Eosinofilia caracteriza-se por >500 células/μL no sangue periférico e inclui diversos diagnósticos: causas reativas (drogas, infecções, sobretudo parasitárias, e alergias) ou causas clonais. A síndrome hipereosinofílica (SHE) refere-se à eosinofilia severa (>1.5 × 109/L) e persistente (>6 meses), com acometimento de órgãos e etiologia desconhecida. Raramente é relacionada a doença mielo/linfoproliferativa. Objetiva-se relatar um caso raro de síndrome hipereosinofílica como manifestação clínica de leucemia linfoide aguda (LLA).
Relato de casoMulher, 15 anos, com astenia, febre, petéquias em tronco e membros superiores, associado à parestesia em membro superior esquerdo há 5 dias. Negava comorbidades ou uso de medicações. Hemograma evidenciava leucocitose de 75.200/μL, as custas de eosinófilos 85% (63.920/μL), segmentados 8% (6.016/μL), plaquetas 78.000μL e hemoglobina 10g/dL. Exame físico: descorada, discreta hepatomegalia, baço não palpável, linfonodos axilares bilateralmente e hemiplegia em dimidio esquerdo. Tomografia de crânio: áreas hipodensas isoladas na substância branca frontal bilateralmente. Evoluiu com dispneia e dessaturação, à tomografia de tórax foi evidenciado áreas de vidro fosco difusas e espessamento liso dos septos interlobulares, com moderado derrame pleural bilateral, sem alteração de provas infecciosas, sendo aventada hipótese de pneumonite eosinofílica. Iniciado pulsoterapia com corticoide, havendo melhora clinica posterior. Realizada biópsia de medula óssea. Mielograma com 20% de blastos com características linfoide e líquor com 9% de células neoplásicas. Imunofenotipagem: 9,03% de células de tamanho pequeno, baixa complexidade interna, com hipoexpressão do antígeno CD45 e positivos CD19, CD10, CD34, CD33, CD38, CD13, MPO e IGMC; também demonstrado hipercelularidade eosinofílica. Dados compatíveis com diagnóstico de LLA associada a eosinofilia. Iniciado quimioterapia, aguardando citogenética e biópsia medular até a submissão deste trabalho.
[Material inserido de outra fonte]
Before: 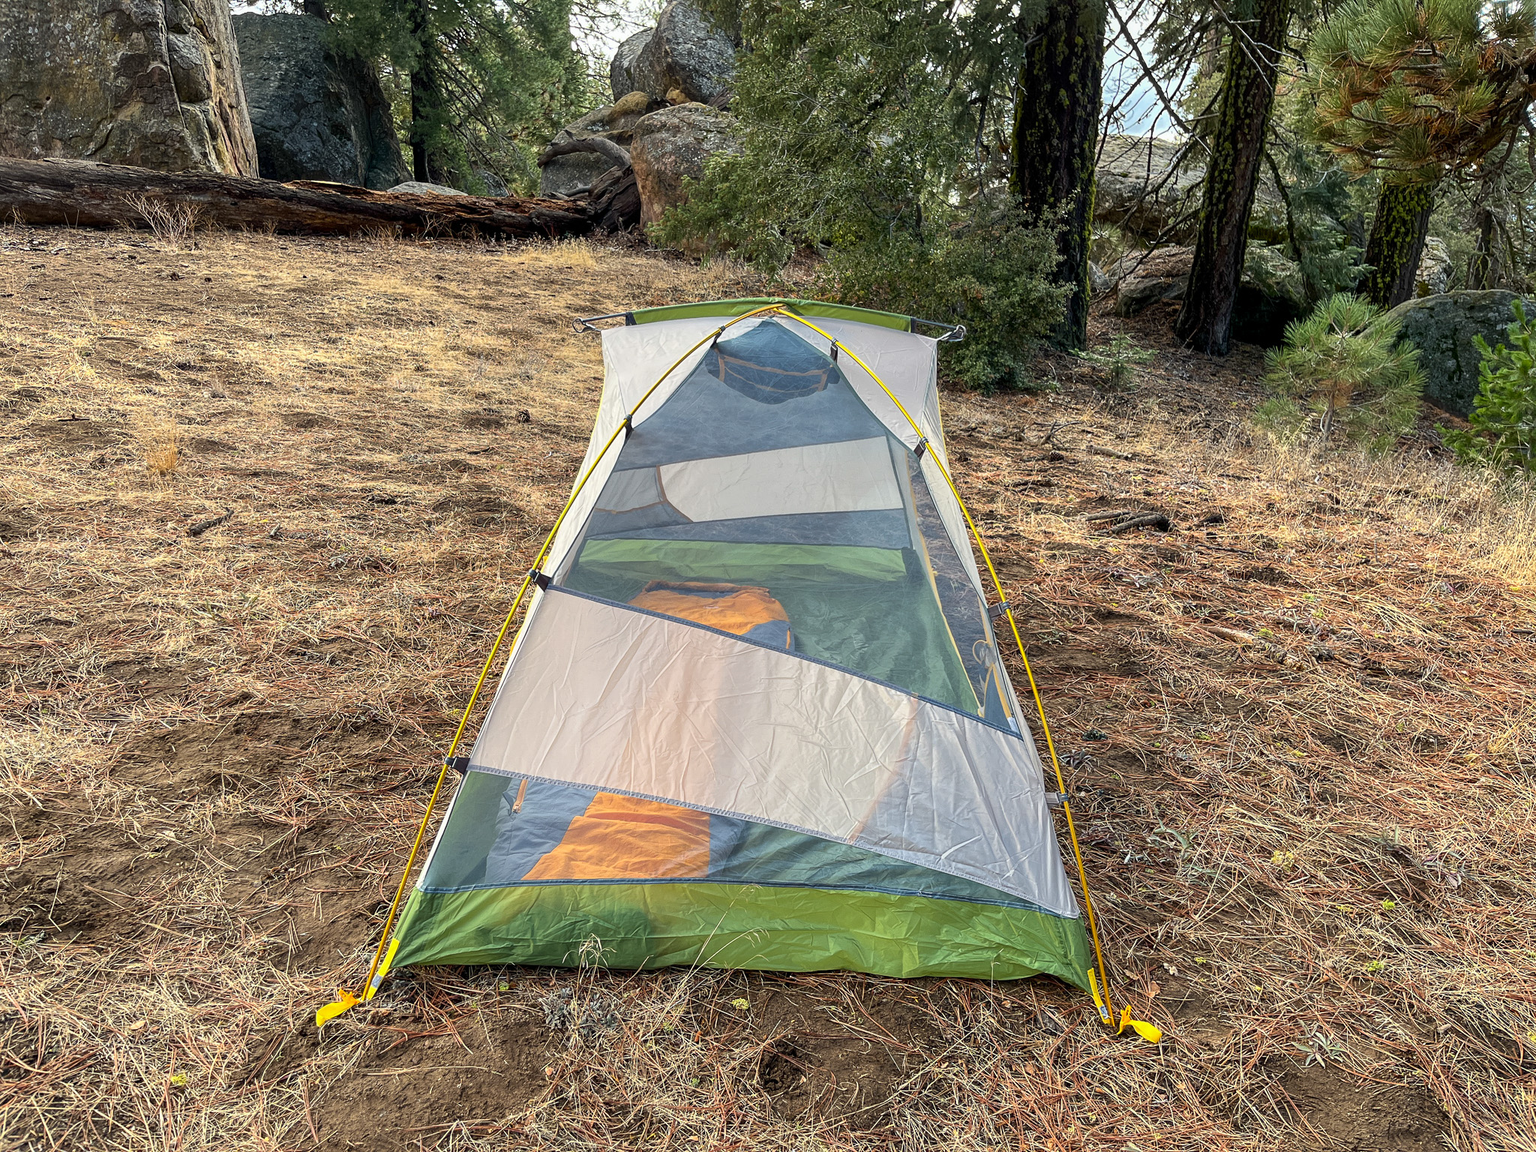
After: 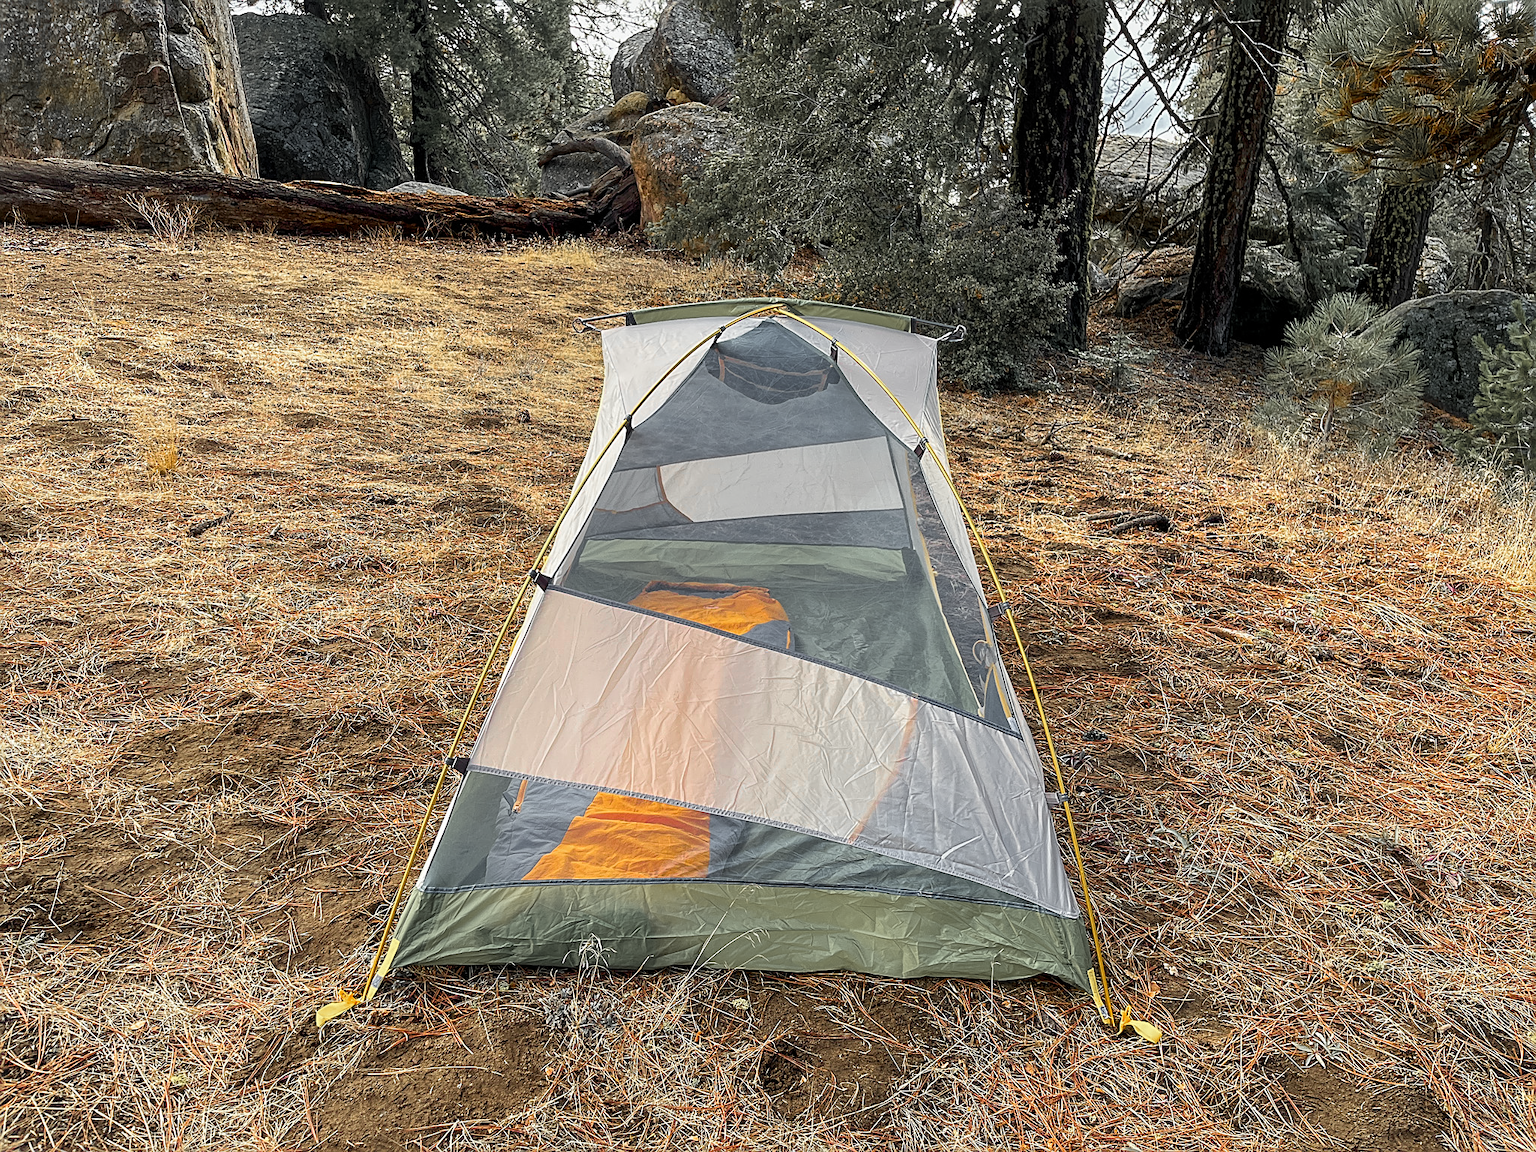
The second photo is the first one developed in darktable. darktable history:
color zones: curves: ch1 [(0, 0.638) (0.193, 0.442) (0.286, 0.15) (0.429, 0.14) (0.571, 0.142) (0.714, 0.154) (0.857, 0.175) (1, 0.638)]
velvia: strength 14.95%
color balance rgb: perceptual saturation grading › global saturation 30.737%, perceptual brilliance grading › global brilliance -1.114%, perceptual brilliance grading › highlights -1.235%, perceptual brilliance grading › mid-tones -1.669%, perceptual brilliance grading › shadows -0.554%, global vibrance 20%
sharpen: on, module defaults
DiscussãoA prevalência da SHE é 0,4 casos/1.000.000, sendo a minoria anormalidades genéticas clonais. A classificação de doenças eosinofilicas da Organização Mundial de Saúde categoriza neoplasias mieloides/linfoides com eosinofilia e rearranjo de PDGFRA, PDGFRB ou FGFR1 ou com PCM1-JAK2. O diagnóstico inclui imunofenotipagem da linhagem leucêmica e exige demonstração das fusões de genes específicos, que levam à superexpressão de tirosina quinase aberrante ou receptor de citocina. O rearranjo do PDGFRA é o mais frequente, sendo importante sua definição, pois mesmo após a transição para fase blástica podem permanecer sensíveis à inibição da tirosina quinase. Considerando que danos em órgãos podem ocorrer independente da etiologia, deve-se abordar imediatamente a SHE. Seus sintomas incluem fraqueza, fadiga, tosse, dispneia, mialgia, angioedema e febre. Todos os sistemas orgânicos são suscetiveis: à longo prazo, é mais comum o envolvimento dermatológico, pulmonar e gastrointestinal; a insuficiência cardíaca progressiva é prototípica de lesão por infiltração de eosinófilos no tecido e liberação de mediadores tóxicos. O tratamento da SHE baseia-se no corticoide, que reduz rapidamente a contagem de eosinófilos.
ConclusãoO caso destaca-se pela SHE como ponto de partida na investigação da LLA, ressaltando a importância de pesquisar a variante eosinofílica, por suas complicações a longo prazo em diversos órgãos, e sobretudo pela possibilidade de tratamento específico.